EXERCISE DIRECTIONS:
Make an exact copy, from the records below, of the lines from the line containing "Untersuchung ist unter" to the line containing "En bergvärmepump är en", both lines included, excluding pictures.

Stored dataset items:
....
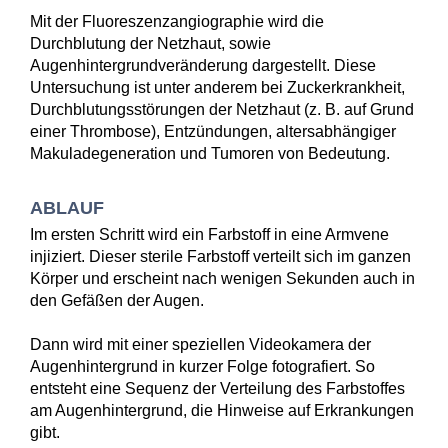
Mit der Fluoreszenzangiographie wird die
Durchblutung der Netzhaut, sowie
Augenhintergrundveränderung dargestellt. Diese
Untersuchung ist unter anderem bei Zuckerkrankheit,
Durchblutungsstörungen der Netzhaut (z. B. auf Grund
einer Thrombose), Entzündungen, altersabhängiger
Makuladegeneration und Tumoren von Bedeutung.
ABLAUF
Im ersten Schritt wird ein Farbstoff in eine Armvene
injiziert. Dieser sterile Farbstoff verteilt sich im ganzen
Körper und erscheint nach wenigen Sekunden auch in
den Gefäßen der Augen.
Dann wird mit einer speziellen Videokamera der
Augenhintergrund in kurzer Folge fotografiert. So
entsteht eine Sequenz der Verteilung des Farbstoffes
am Augenhintergrund, die Hinweise auf Erkrankungen
gibt.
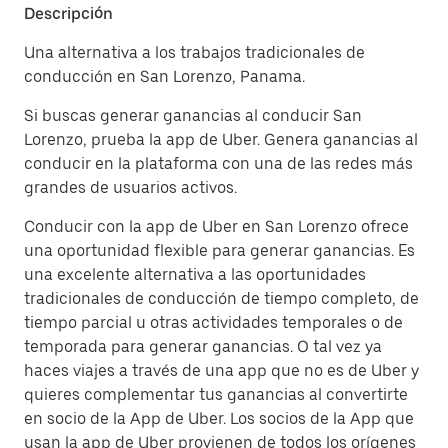
Descripción
Una alternativa a los trabajos tradicionales de
conducción en San Lorenzo, Panama.
Si buscas generar ganancias al conducir San
Lorenzo, prueba la app de Uber. Genera ganancias al
conducir en la plataforma con una de las redes más
grandes de usuarios activos.
Conducir con la app de Uber en San Lorenzo ofrece
una oportunidad flexible para generar ganancias. Es
una excelente alternativa a las oportunidades
tradicionales de conducción de tiempo completo, de
tiempo parcial u otras actividades temporales o de
temporada para generar ganancias. O tal vez ya
haces viajes a través de una app que no es de Uber y
quieres complementar tus ganancias al convertirte
en socio de la App de Uber. Los socios de la App que
usan la app de Uber provienen de todos los orígenes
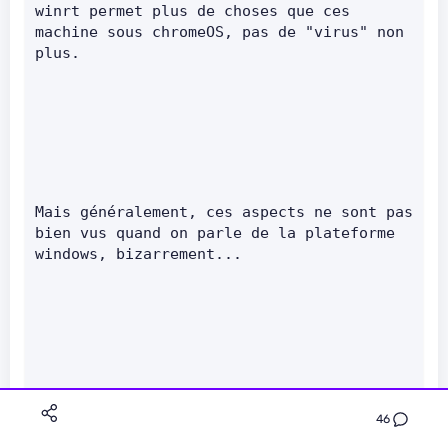
winrt permet plus de choses que ces 
machine sous chromeOS, pas de "virus" non 
plus.      
Mais généralement, ces aspects ne sont pas 
bien vus quand on parle de la plateforme 
windows, bizarrement...      
&nbsp;Ya peut être la gestion des MAJ qui 
46
n'est pas aussi user friendly, mais la 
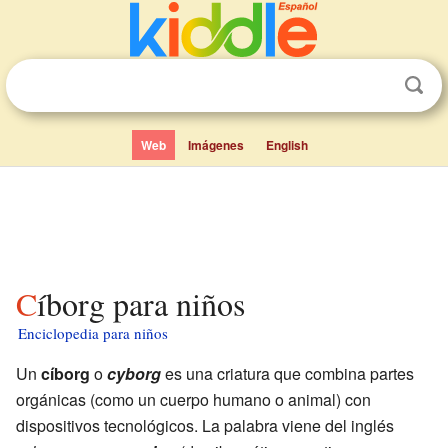
Web
Imágenes
English
Cíborg para niños
Enciclopedia para niños
Un
cíborg
o
cyborg
es una criatura que combina partes
orgánicas (como un cuerpo humano o animal) con
dispositivos tecnológicos. La palabra viene del inglés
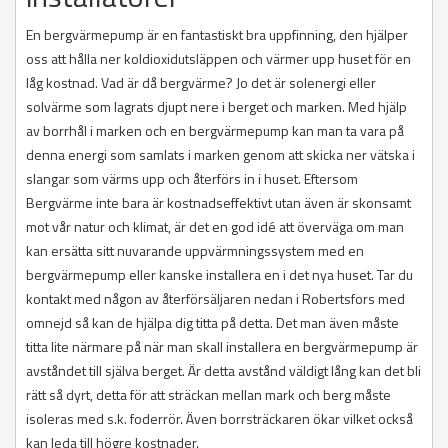
En bergvärmepump är en fantastiskt bra uppfinning, den hjälper
oss att hålla ner koldioxidutsläppen och värmer upp huset för en
låg kostnad. Vad är då bergvärme? Jo det är solenergi eller
solvärme som lagrats djupt nere i berget och marken. Med hjälp
av borrhål i marken och en bergvärmepump kan man ta vara på
denna energi som samlats i marken genom att skicka ner vätska i
slangar som värms upp och återförs in i huset. Eftersom
Bergvärme inte bara är kostnadseffektivt utan även är skonsamt
mot vår natur och klimat, är det en god idé att överväga om man
kan ersätta sitt nuvarande uppvärmningssystem med en
bergvärmepump eller kanske installera en i det nya huset. Tar du
kontakt med någon av återförsäljaren nedan i Robertsfors med
omnejd så kan de hjälpa dig titta på detta. Det man även måste
titta lite närmare på när man skall installera en bergvärmepump är
avståndet till själva berget. Är detta avstånd väldigt lång kan det bli
rätt så dyrt, detta för att sträckan mellan mark och berg måste
isoleras med s.k. foderrör. Även borrsträckaren ökar vilket också
kan leda till högre kostnader.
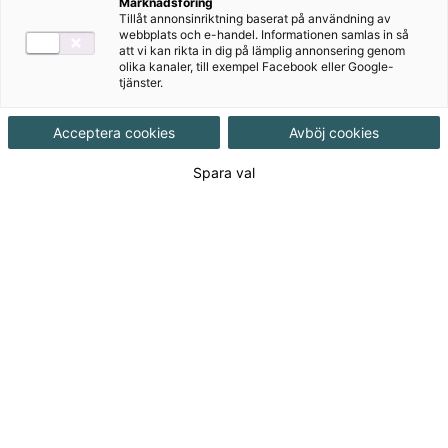
Biologi Campus är ett modernt och inspirerande
Marknadsföring
Tillåt annonsinriktning baserat på användning av
läromedel i biologi. Här möter eleven både den
webbplats och e-handel. Informationen samlas in så
traditionella biologin och det som sker på
att vi kan rikta in dig på lämplig annonsering genom
olika kanaler, till exempel Facebook eller Google-
forskningsfronten. Den nya upplagan är helt
tjänster.
anpassad till Gy25.
Acceptera cookies
Avböj cookies
Spara val
Till produkterna
Om serien
NYHET! Lärarstöd+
....
RESULT:
Untersuchung ist unter anderem bei Zuckerkrankheit,
Durchblutungsstörungen der Netzhaut (z. B. auf Grund
einer Thrombose), Entzündungen, altersabhängiger
Makuladegeneration und Tumoren von Bedeutung.
ABLAUF
Im ersten Schritt wird ein Farbstoff in eine Armvene
injiziert. Dieser sterile Farbstoff verteilt sich im ganzen
Körper und erscheint nach wenigen Sekunden auch in
den Gefäßen der Augen.
Dann wird mit einer speziellen Videokamera der
Augenhintergrund in kurzer Folge fotografiert. So
entsteht eine Sequenz der Verteilung des Farbstoffes
am Augenhintergrund, die Hinweise auf Erkrankungen
gibt.
Descripción
Una alternativa a los trabajos tradicionales de
conducción en San Lorenzo, Panama.
Si buscas generar ganancias al conducir San
Lorenzo, prueba la app de Uber. Genera ganancias al
conducir en la plataforma con una de las redes más
grandes de usuarios activos.
Conducir con la app de Uber en San Lorenzo ofrece
una oportunidad flexible para generar ganancias. Es
una excelente alternativa a las oportunidades
tradicionales de conducción de tiempo completo, de
tiempo parcial u otras actividades temporales o de
temporada para generar ganancias. O tal vez ya
haces viajes a través de una app que no es de Uber y
quieres complementar tus ganancias al convertirte
en socio de la App de Uber. Los socios de la App que
usan la app de Uber provienen de todos los orígenes
winrt permet plus de choses que ces 
machine sous chromeOS, pas de "virus" non 
plus.      
Mais généralement, ces aspects ne sont pas 
bien vus quand on parle de la plateforme 
windows, bizarrement...      
&nbsp;Ya peut être la gestion des MAJ qui 
46
n'est pas aussi user friendly, mais la 
Web
Imágenes
English
Cíborg para niños
Enciclopedia para niños
Un
cíborg
o
cyborg
es una criatura que combina partes
orgánicas (como un cuerpo humano o animal) con
dispositivos tecnológicos. La palabra viene del inglés
En bergvärmepump är en fantastiskt bra uppfinning, den hjälper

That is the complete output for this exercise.